For instance, Hawk-Eye relies on more than 25% of the ball being visible to its cameras. A messy goalmouth scramble could stop it working.
But the Hawk-Eye method brings great "was it in?!" drama, and while Goalref can merely tell the referee and supporters that the ball has gone in, Hawk-Eye can provide documented evidence of the fact via an instant virtual-reality replay.
But Goalref has a trump card: cost. The system itself is easier and cheaper to install than Hawk-Eye, and doesn't require any extra surrounding structures to which to attach cameras.
It means it is far more likely that Goalref could be used in almost any significant football league.
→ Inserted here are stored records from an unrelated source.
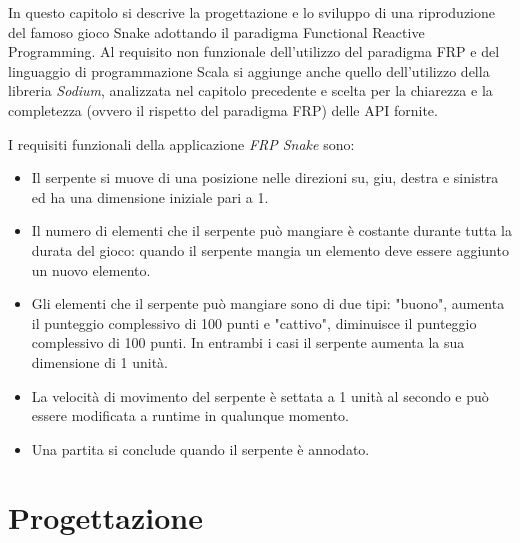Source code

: \documentclass[../main.tex]{subfiles}
\begin{document}
In questo capitolo si descrive la progettazione e lo sviluppo di una riproduzione del famoso gioco Snake adottando il paradigma Functional Reactive Programming. Al requisito non funzionale dell'utilizzo del paradigma FRP e del linguaggio di programmazione Scala si aggiunge anche quello dell'utilizzo della libreria \textit{Sodium}, analizzata nel capitolo precedente e scelta per la chiarezza e la completezza (ovvero il rispetto del paradigma FRP) delle API fornite.

I requisiti funzionali della applicazione \textit{FRP Snake} sono:
\begin{itemize}
    \item Il serpente si muove di una posizione nelle direzioni su, giu, destra e sinistra ed ha una dimensione iniziale pari a 1.
    \item Il numero di elementi che il serpente può mangiare è costante durante tutta la durata del gioco: quando il serpente mangia un elemento deve essere aggiunto un nuovo elemento.
    \item Gli elementi che il serpente può mangiare sono di due tipi: "buono", aumenta il punteggio complessivo di 100 punti e "cattivo", diminuisce il punteggio complessivo di 100 punti. In entrambi i casi il serpente aumenta la sua dimensione di 1 unità.
    \item La velocità di movimento del serpente è settata a 1 unità al secondo e può essere modificata a runtime in qualunque momento.
    \item Una partita si conclude quando il serpente è annodato.
\end{itemize}

\section{Progettazione}
\end{document}
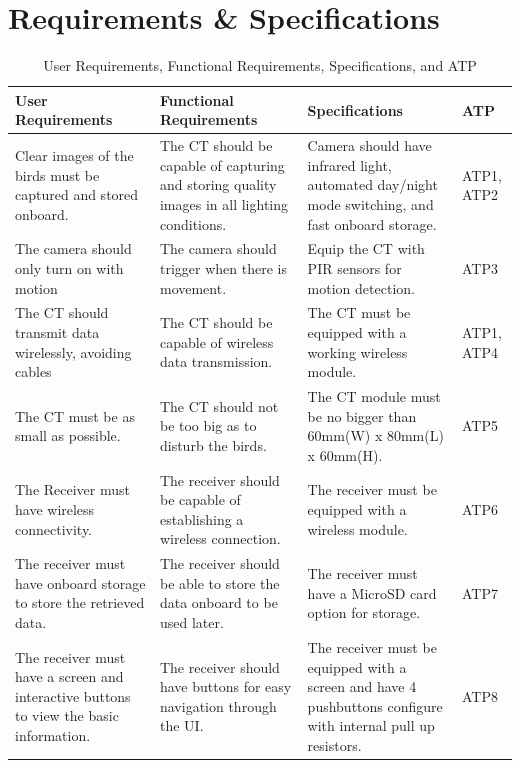 \documentclass[class=report,11pt,crop=false]{standalone}
\begin{document}
\section{Requirements \& Specifications}\label{sc: HW_R_S}
\begin{table}[h]
\centering
\begin{tabular}{|p{4cm}|p{5cm}|p{5cm}|p{1cm}|}
\hline
\textbf{User Requirements} & \textbf{Functional Requirements} & \textbf{Specifications} & \textbf{ATP} \\
\hline
Clear images of the birds must be captured and stored onboard. & The CT should be capable of capturing and storing quality images in all lighting conditions. & Camera should have infrared light, automated day/night mode switching, and fast onboard storage. & ATP1, ATP2 \\
\hline
The camera should only turn on with motion & The camera should trigger when there is movement. & Equip the CT with PIR sensors for motion detection. & ATP3 \\
\hline
The CT should transmit data wirelessly, avoiding cables & The CT should be capable of wireless data transmission. & The CT must be equipped with a working wireless module. & ATP1, ATP4 \\
\hline
The CT must be as small as possible. & The CT should not be too big as to disturb the birds. & The CT module must be no bigger than 60mm(W) x 80mm(L) x 60mm(H). & ATP5 \\
\hline
The Receiver must have wireless connectivity. & The receiver should be capable of establishing a wireless connection. & The receiver must be equipped with a wireless module. & ATP6 \\
\hline
The receiver must have onboard storage to store the retrieved data. & The receiver should be able to store the data onboard to be used later. & The receiver must have a MicroSD card option for storage. & ATP7 \\
\hline
The receiver must have a screen and interactive buttons to view the basic information. & The receiver should have buttons for easy navigation through the UI. & The receiver must be equipped with a screen and have 4 pushbuttons configure with internal pull up resistors. & ATP8 \\
\hline
\end{tabular}
\caption{User Requirements, Functional Requirements, Specifications, and ATP}
\label{tab:HW_Requirements}
\end{table}
\end{document}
There is a chance, Fifa told the BBC, that both systems could get the IFAB's backing.
It would mean leagues across the world could decide to adopt either system - with the most likely scenario being that the top divisions, such as the Premier League, would go for Hawk-Eye, with Goalref adopted in the lower leagues to keep costs down.
The expert's view
In a weird way, one argument is to say that it won't make any difference at all. There is not a piece of technology in the world that is infallible. In every measurement that you make in life, there is an uncertain associated with it.
It ought to eliminate blunders and mistakes - like the situation with Frank Lampard's goal in the World Cup. Any system that is employed ought to detect that as it was a gross mistake.
But the Ukraine goal against England in the recent championships is a slightly different story. That was very very close.
I watch recordings day-in, day-out, we analyse footage at over one thousand frames per second. What was interesting in the reaction to the Ukraine goal was that it was almost unanimous in the media that it was a goal. But yet I looked at the footage and thought 'how confident could I be?'. I definitely wouldn't have been 100% confident.
Let's imagine the technology had been in place, and had said 'no goal', we'd still have pundits in the studio saying that 'everyone could see it was over the line'.
Whichever they choose, it will mean that leagues finally have got the green light for the technology to be rolled out. It will be too soon for the upcoming Premier League season, officials said, but by 2013-2014 we could see it in action around the UK's stadiums.
The first major league to take it up could be the US Major League Soccer - home to David Beckham - which kicks off its next season in March.
However, one league we're unlikely to see technology at in the near future is the Champions League, despite it being host to several controversial goal-line incidents.
Such is Uefa president Michel Platini's disdain for GLT, he has called for Fifa to postpone Thursday's decision and instead "start an open debate about technology in football".
"I am wholly against goal-line technology," the Frenchman said.
"But it's not just goal-line technology. I am against technology itself because it will invade every single area of football."
At the time of writing, Fifa has told the BBC that the vote is still set to go ahead despite Uefa's protests - but that could potentially change at the last minute.
Additionally, the members of the IFAB panel could vote for neither option - sending the process back to the drawing board.
Should that happen, it will no doubt be seen by most fans worldwide as one of world football's biggest own goals to date.